Each spring , the DAR has celebrated Margaret Cochran Corbin Day; an occasion designed to honor her actions, her bravery and her contributions to American history. At this year’s services, General Ryan remarked: “We remember with deepest gratitude, a woman whose heroism transcends the limitations of her time and place to inspire all of us, men and women alike, to walk, if we dare, in her brave footsteps.”
This year marked the 90th Margaret Corbin Day. A church service at the Old Cadet Chapel, remarks and wreath laying and 21-gun salute are usually followed by a luncheon with female cadets at West Point, the United States Military Academy.

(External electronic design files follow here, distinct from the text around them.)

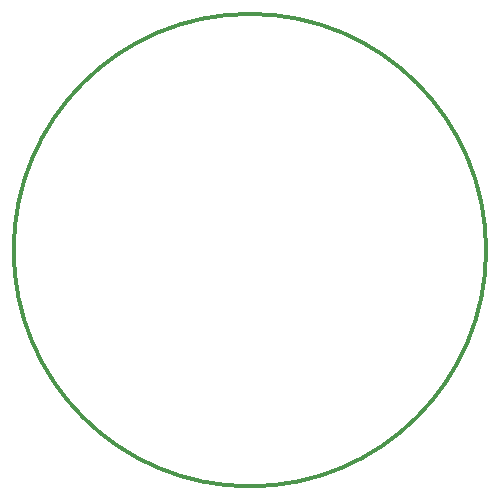
<source format=gm1>
%FSLAX24Y24*%
%MOIN*%
G70*
G01*
G75*
G04 Layer_Color=16711935*
%ADD10R,0.0400X0.0500*%
%ADD11R,0.0800X0.0800*%
%ADD12R,0.0500X0.0400*%
%ADD13R,0.0354X0.0315*%
%ADD14C,0.0197*%
%ADD15C,0.0100*%
%ADD16C,0.1575*%
%ADD17C,0.0700*%
%ADD18C,0.0600*%
%ADD19C,0.0500*%
%ADD20C,0.0118*%
G54D20*
X7874Y39D02*
G03*
X7874Y39I-7874J0D01*
G01*
M02*

</source>
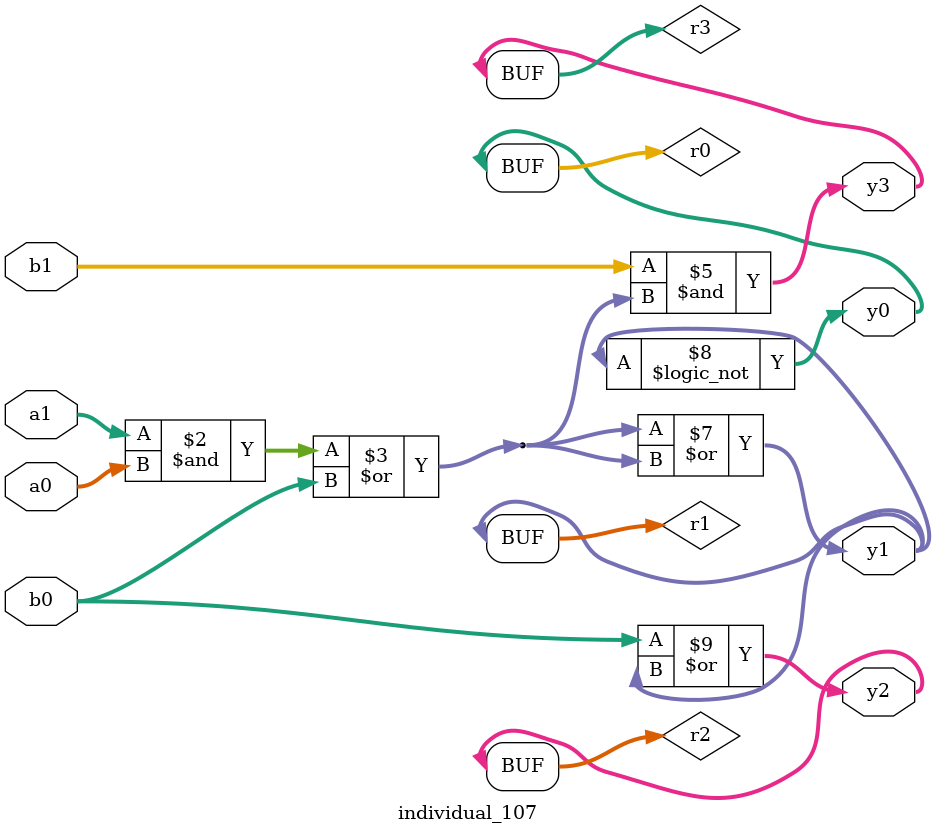
<source format=sv>
module individual_107(input logic [15:0] a1, input logic [15:0] a0, input logic [15:0] b1, input logic [15:0] b0, output logic [15:0] y3, output logic [15:0] y2, output logic [15:0] y1, output logic [15:0] y0);
logic [15:0] r0, r1, r2, r3; 
 always@(*) begin 
	 r0 = a0; r1 = a1; r2 = b0; r3 = b1; 
 	 r1  &=  a0 ;
 	 r1  |=  r2 ;
 	 r0  &=  b0 ;
 	 r3  &=  r1 ;
 	 r0  &=  r0 ;
 	 r1  |=  r1 ;
 	 r0 = ! r1 ;
 	 r2  |=  r1 ;
 	 y3 = r3; y2 = r2; y1 = r1; y0 = r0; 
end
endmodule
</source>
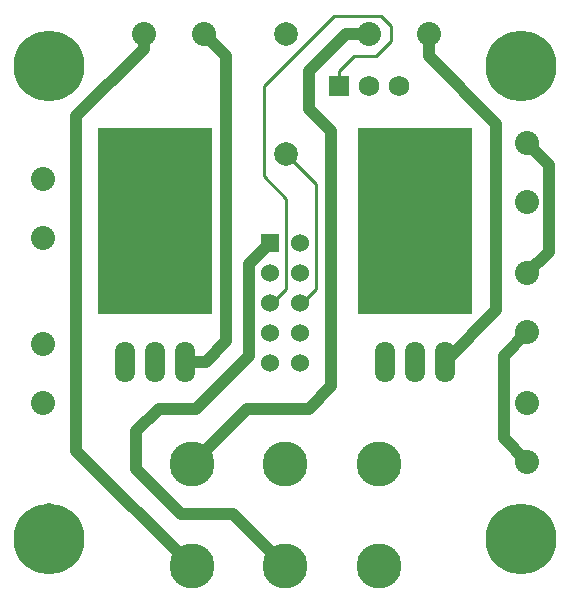
<source format=gtl>
%FSLAX46Y46*%
G04 Gerber Fmt 4.6, Leading zero omitted, Abs format (unit mm)*
G04 Created by KiCad (PCBNEW (2014-jul-16 BZR unknown)-product) date Wed 01 Oct 2014 08:58:49 PM PDT*
%MOMM*%
G01*
G04 APERTURE LIST*
%ADD10C,0.100000*%
%ADD11C,6.000000*%
%ADD12R,1.727200X1.727200*%
%ADD13C,1.727200*%
%ADD14R,1.524000X1.524000*%
%ADD15C,1.524000*%
%ADD16C,2.032000*%
%ADD17O,1.699260X3.500120*%
%ADD18R,9.652000X15.748000*%
%ADD19C,1.998980*%
%ADD20C,3.810000*%
%ADD21C,1.016000*%
%ADD22C,0.254000*%
G04 APERTURE END LIST*
D10*
D11*
X105000000Y-105000000D03*
X145000000Y-105000000D03*
X105000000Y-145000000D03*
X145000000Y-145000000D03*
D12*
X129540000Y-106680000D03*
D13*
X132080000Y-106680000D03*
X134620000Y-106680000D03*
D14*
X123730000Y-119920000D03*
D15*
X126270000Y-119920000D03*
X123730000Y-122460000D03*
X126270000Y-122460000D03*
X123730000Y-125000000D03*
X126270000Y-125000000D03*
X123730000Y-127540000D03*
X126270000Y-127540000D03*
X123730000Y-130080000D03*
X126270000Y-130080000D03*
D16*
X145500000Y-133500000D03*
X145500000Y-138500000D03*
X145500000Y-122500000D03*
X145500000Y-127500000D03*
X145500000Y-111500000D03*
X145500000Y-116500000D03*
X104500000Y-133500000D03*
X104500000Y-128500000D03*
X104500000Y-119500000D03*
X104500000Y-114500000D03*
D17*
X136000000Y-130000000D03*
X133460000Y-130000000D03*
X138540000Y-130000000D03*
D18*
X136000000Y-118062000D03*
D17*
X114000000Y-130000000D03*
X111460000Y-130000000D03*
X116540000Y-130000000D03*
D18*
X114000000Y-118062000D03*
D19*
X125095000Y-102235000D03*
X125095000Y-112395000D03*
D16*
X137172700Y-102235000D03*
X132067300Y-102235000D03*
X118122700Y-102235000D03*
X113017300Y-102235000D03*
D20*
X125000000Y-147318000D03*
X125000000Y-138682000D03*
X132924800Y-147318000D03*
X117075200Y-138682000D03*
X132924800Y-138682000D03*
X117075200Y-147318000D03*
D21*
X117075200Y-147318000D02*
X107315000Y-137557800D01*
X113017300Y-103517700D02*
X113017300Y-102235000D01*
X107315000Y-109220000D02*
X113017300Y-103517700D01*
X107315000Y-137557800D02*
X107315000Y-109220000D01*
X116540000Y-130000000D02*
X118285000Y-130000000D01*
X120015000Y-104127300D02*
X118122700Y-102235000D01*
X120015000Y-128270000D02*
X120015000Y-104127300D01*
X118285000Y-130000000D02*
X120015000Y-128270000D01*
X123730000Y-119920000D02*
X121920000Y-121730000D01*
X120557000Y-142875000D02*
X125000000Y-147318000D01*
X116205000Y-142875000D02*
X120557000Y-142875000D01*
X112395000Y-139065000D02*
X116205000Y-142875000D01*
X112395000Y-135890000D02*
X112395000Y-139065000D01*
X114300000Y-133985000D02*
X112395000Y-135890000D01*
X117475000Y-133985000D02*
X114300000Y-133985000D01*
X121920000Y-129540000D02*
X117475000Y-133985000D01*
X121920000Y-121730000D02*
X121920000Y-129540000D01*
X105000000Y-145000000D02*
X105000000Y-142500000D01*
D22*
X133985000Y-101600000D02*
X133985000Y-102870000D01*
X133096000Y-100711000D02*
X133985000Y-101600000D01*
X129159000Y-100711000D02*
X133096000Y-100711000D01*
X123190000Y-106680000D02*
X129159000Y-100711000D01*
X123190000Y-114300000D02*
X123190000Y-106680000D01*
X125095000Y-116205000D02*
X123190000Y-114300000D01*
X125095000Y-123825000D02*
X125095000Y-116205000D01*
X123920000Y-125000000D02*
X125095000Y-123825000D01*
X129540000Y-105410000D02*
X129540000Y-106680000D01*
X130810000Y-104140000D02*
X129540000Y-105410000D01*
X132715000Y-104140000D02*
X130810000Y-104140000D01*
X133985000Y-102870000D02*
X132715000Y-104140000D01*
X123730000Y-125000000D02*
X123920000Y-125000000D01*
X126270000Y-125000000D02*
X126460000Y-125000000D01*
X126460000Y-125000000D02*
X127635000Y-123825000D01*
X127635000Y-123825000D02*
X127635000Y-114935000D01*
X127635000Y-114935000D02*
X125095000Y-112395000D01*
D21*
X145500000Y-122500000D02*
X147320000Y-120680000D01*
X147320000Y-113320000D02*
X145500000Y-111500000D01*
X147320000Y-120680000D02*
X147320000Y-113320000D01*
X138540000Y-130000000D02*
X142875000Y-125665000D01*
X137172700Y-104152700D02*
X137172700Y-102235000D01*
X142875000Y-109855000D02*
X137172700Y-104152700D01*
X142875000Y-125665000D02*
X142875000Y-109855000D01*
X132067300Y-102235000D02*
X130162238Y-102235000D01*
X127000000Y-108585000D02*
X128905000Y-110490000D01*
X127000000Y-105397238D02*
X127000000Y-108585000D01*
X130162238Y-102235000D02*
X127000000Y-105397238D01*
X117075200Y-138682000D02*
X121772200Y-133985000D01*
X128905000Y-132080000D02*
X128905000Y-110490000D01*
X127000000Y-133985000D02*
X128905000Y-132080000D01*
X121772200Y-133985000D02*
X127000000Y-133985000D01*
X145500000Y-138500000D02*
X143510000Y-136510000D01*
X143510000Y-129490000D02*
X145500000Y-127500000D01*
X143510000Y-136510000D02*
X143510000Y-129490000D01*
M02*

</source>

In 1976, the year the first women cadets arrived at West Point, the Margaret Corbin Forum, a cadet club, was founded. Exactly 200 years after Margaret Corbin’s heroic actions at the Battle of Fort Washington, the Forum provides a voice in support of the commitment to the integration of women in the Corps and in the military. It is a fitting legacy for Margaret Corbin, the first American woman to take a soldier’s part in the war for liberty.
During Margaret Corbin Day in 1978, for the first time, a woman cadet helped place the wreath at Margaret Corbin’s Grave and monument, to this day, the only monument depicting a woman that has been dedicated here at West Point.-Jennifer Voigtschild Minus, USMA 1993 and current DAR Chairwoman of Margaret Corbin Day.
Margaret Corbin wore many hats: She was an Army spouse, a widow, a soldier, a wounded POW and a disabled veteran. Today, as women expand their role in the military, the hats keep changing. During Margaret Corbin Day at West Point, DAR ladies in formal hats mingle with women wearing US Army officer caps and female Cadets wearing the white hats of the US Military Academy. All come together to honor and celebrate the legacy of Margaret Cochran Corbin and her fight for independence.